PBOC’s Zhou Warns Of “Sudden, Complex, Hidden, Contagious, Hazardous” Risks In Global Markets

Just two weeks after warning of the potential for an imminent ‘Minsky Moment’, Chinese central bank governor Zhou Xiaochuan has penned a lengthy article on The PBOC’s website that warns ominously of latent risks accumulating, including some that are “hidden, complex, sudden, contagious and hazardous,” even as the overall health of the financial system appears good.

The imminence of China’s Minksy Moment is something we have discussed numerous times this year.
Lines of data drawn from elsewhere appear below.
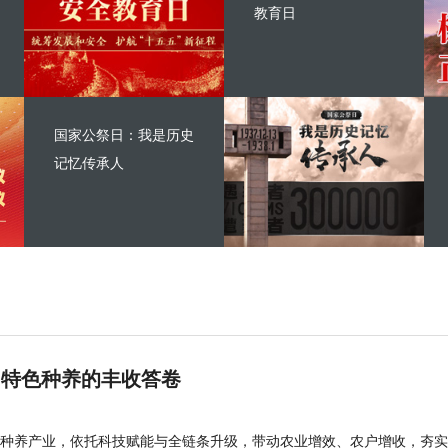
教育日
国家公祭日：我是历史
记忆传承人
 特色种养的丰收答卷
种养产业，依托科技赋能与全链条升级，带动农业增效、农户增收，夯实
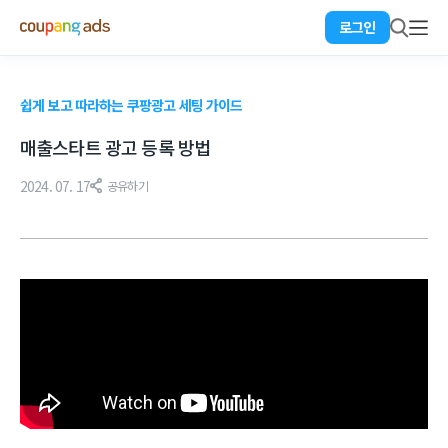
로그인
쉽게 보고 따라하는 쿠팡광고 세팅 가이드
매출스타트 광고 등록 방법
2024. 07. 17
공유하기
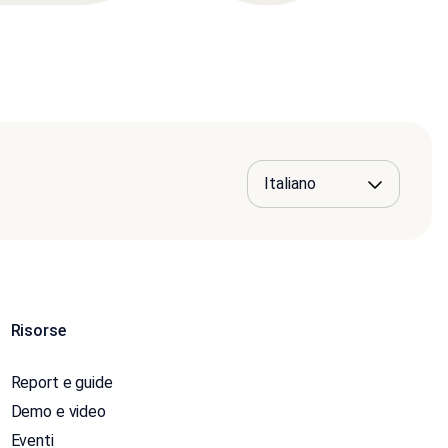
Risorse
Report e guide
Demo e video
Eventi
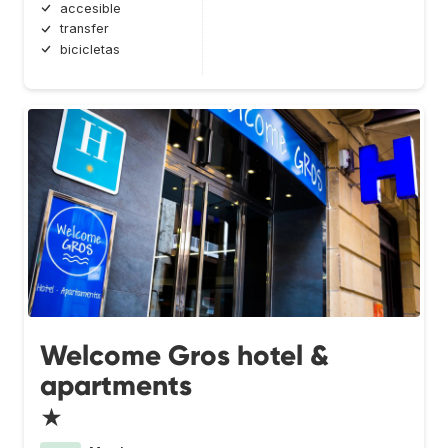
accesible
transfer
bicicletas
Welcome Gros hotel &
apartments
★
The three credit bubbles shown in the chart above are connected. Canada and Australia export raw materials to China and have been part of China’s excessive housing and infrastructure expansion over the last two decades. In turn, these countries have been significant recipients of capital inflows from Chinese real estate speculators that have contributed to Canadian and Australian housing bubbles. In all three countries, domestic credit-to-GDP expansion financed by banks has created asset bubbles in self-reinforcing but unsustainable fashion.

And then at the latest Communist Party Congress meeting in Beijing, the governor of the PBoC (People’s Bank of China) said the following;

“If we are too optimistic when things go smoothly, tensions build up, which could lead to a sharp correction, what we call a ‘Minsky moment’. That’s what we should particularly defend against.”
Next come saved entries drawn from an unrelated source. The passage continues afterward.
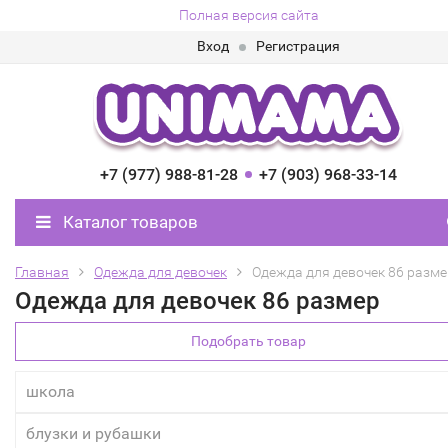
Полная версия сайта
Вход
Регистрация
+7 (977) 988-81-28
+7 (903) 968-33-14
Каталог товаров
Главная
Одежда для девочек
Одежда для девочек 86 разме
Одежда для девочек 86 размер
Подобрать товар
школа
блузки и рубашки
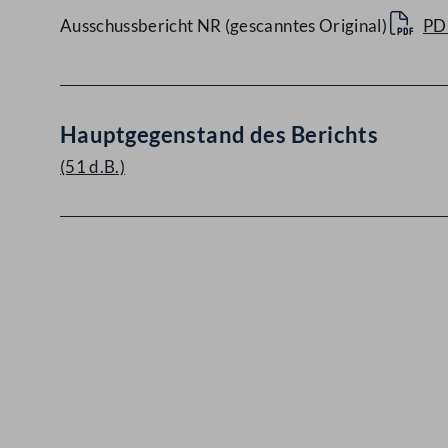
Ausschussbericht NR (gescanntes Original)
PD
Hauptgegenstand des Berichts
(51 d.B.)
Kontakt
Yet, stock markets shrugged off his warning… while the Chinese yield curve has now been inverted for 10 straight days – the longest period of inversion ever…

Which appears to be why he wrote his most recent and most ominous warning yet… (as Bloomberg reports)

The nation should toughen regulation and let markets serve the real economy better, according to Zhou.

The government should also open up financial markets by relaxing capital controls and reducing restrictions on non-Chinese financial institutions that want to operate on the mainland, he wrote.